Whereas Neoplatonism and modern psychology sublimate Venus and Mars to symbolize Diplomacy and Assertiveness, the lovers now undress and resume their primordial status as amorous love-in-motion, a kinetic mode of desire. The interplay between letting go and claiming ownership is part of what the free-radical, kinkily bantering signs of Aquarius and Gemini offer Venus, Mars and the world this week. In this sense, they ‘cure’ humanity’s deer-in-the-headlights anxiety plaguing the world’s present moment: it seems even during a plague, there’s room for joy and sensual pleasure.
How can humanity put one foot in front of the other this week in a way that allows that razor’s edge of panic and joy without literally dying? Luna’s stint in Capricorn and Aquarius early and mid-week suggests that if we can recognize where mold grows upon once-reliable ground, our limits will transform, enabling our forward motion. Luna’s message encourages the expansion of our emotional flexibility even within apparently limited courses of action—those limits are transforming, and once we accept the past, our capacity to expand beyond obstacles increases.
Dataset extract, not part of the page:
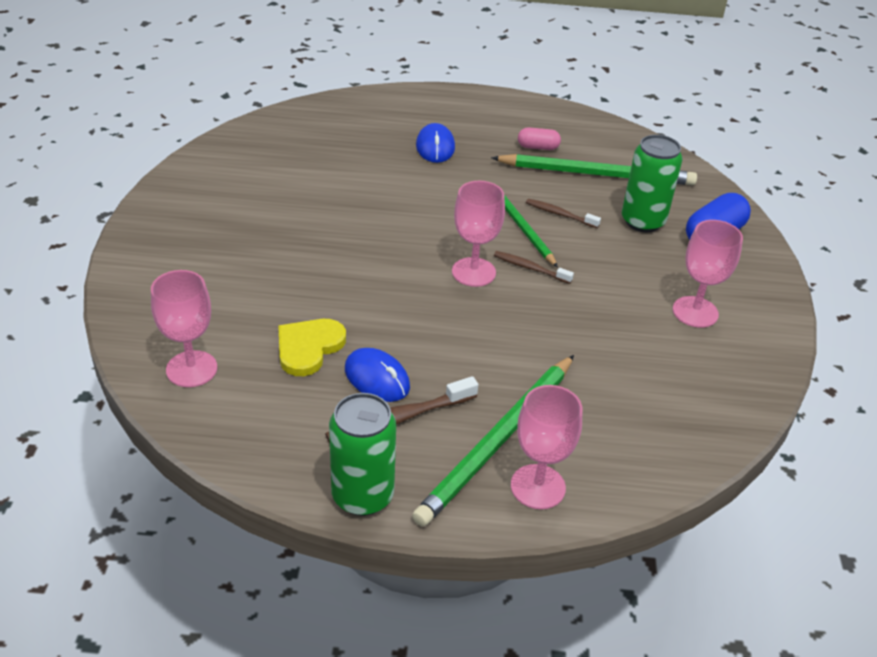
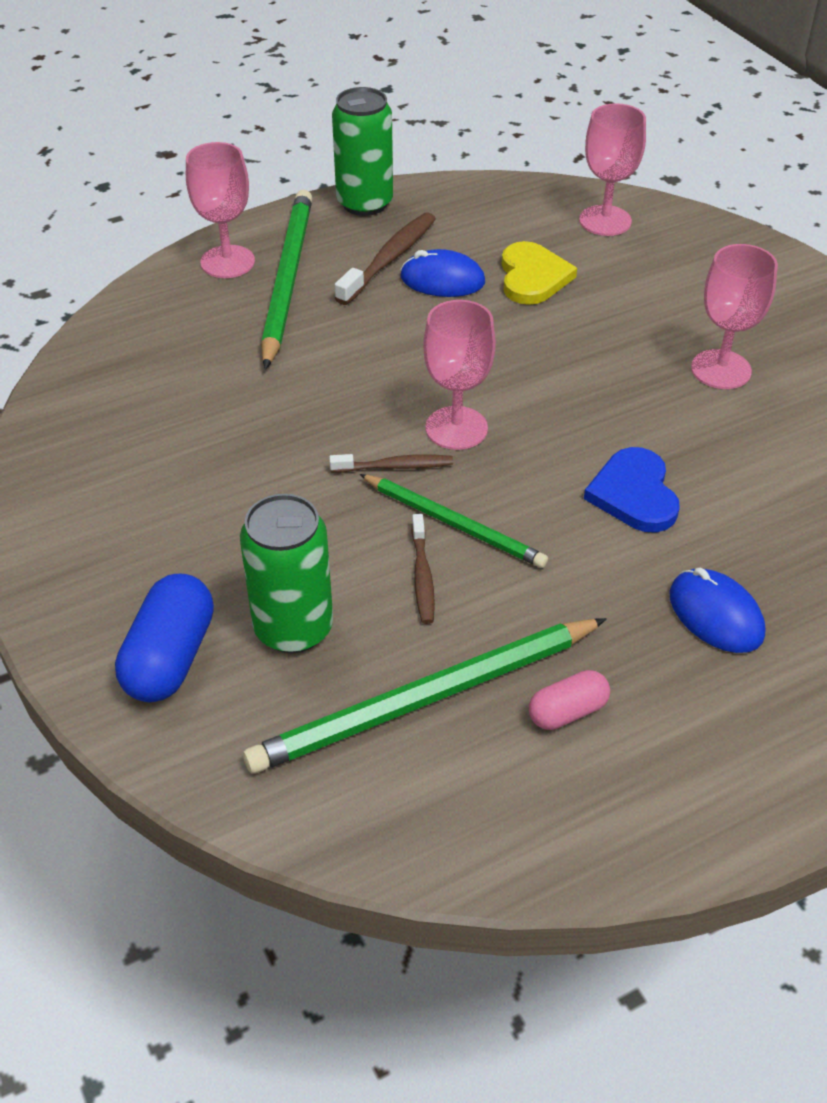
camera: 150 degrees right, 5 degrees up
(412, 200) = (634, 494): none -> blue heart
(560, 214) = (422, 576): brown toothbrush -> brown toothbrush turned 90 degrees clockwise
(695, 312) = (150, 503): pink goblet -> pink goblet (721, 369)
What makes you jump out of bed, transcending all lethargy, with an awareness of your power? Whether it’s a piece of music, the voice of someone you love, a painting, an image from a film, a letter, a message, this week asks you to strengthen that connection. During times of panic & sickness, even when death demands contemplation, a connection with these reminders of life force ask to be consistently reinforced so that they’re rolling from within and with less effort. As Pan instructs, panic and vitality can and do coexist. In this sense, even if ninety-nine percent of your body’s in crisis, that one cell soaring in response to what reminds you of your joy alone protects you and makes all the difference. Even if you feel weak and paralyzed, know that the other side of panic is nature’s orgiastic dance of which you’re an integral part, so you’re exactly where you need to be.
Italian classicist and philosopher Giulia Sissa, in her book Jealousy: A Forbidden Passion, writes, “Culture happens when sexuality is transformed into sensuality.” The driving forces behind the Age of Aquarius might add, “and there are as many sensualities as there are persons—just as with deaths.” Sensuality and death dance with us, and the way out of freezing in Death’s apparition as a terrifying construct lies in recognizing how much each of these parts of life affirm our utter uniqueness. Each of us treads a path: “My sensualities and my deaths.” Also: “Our sensualities and our deaths.” Also: “The world’s sensualities and its deaths.”
What we need are strong hearts, strong stomachs, senses of humor, and lots of trust through the pain. Toward liberation we all go.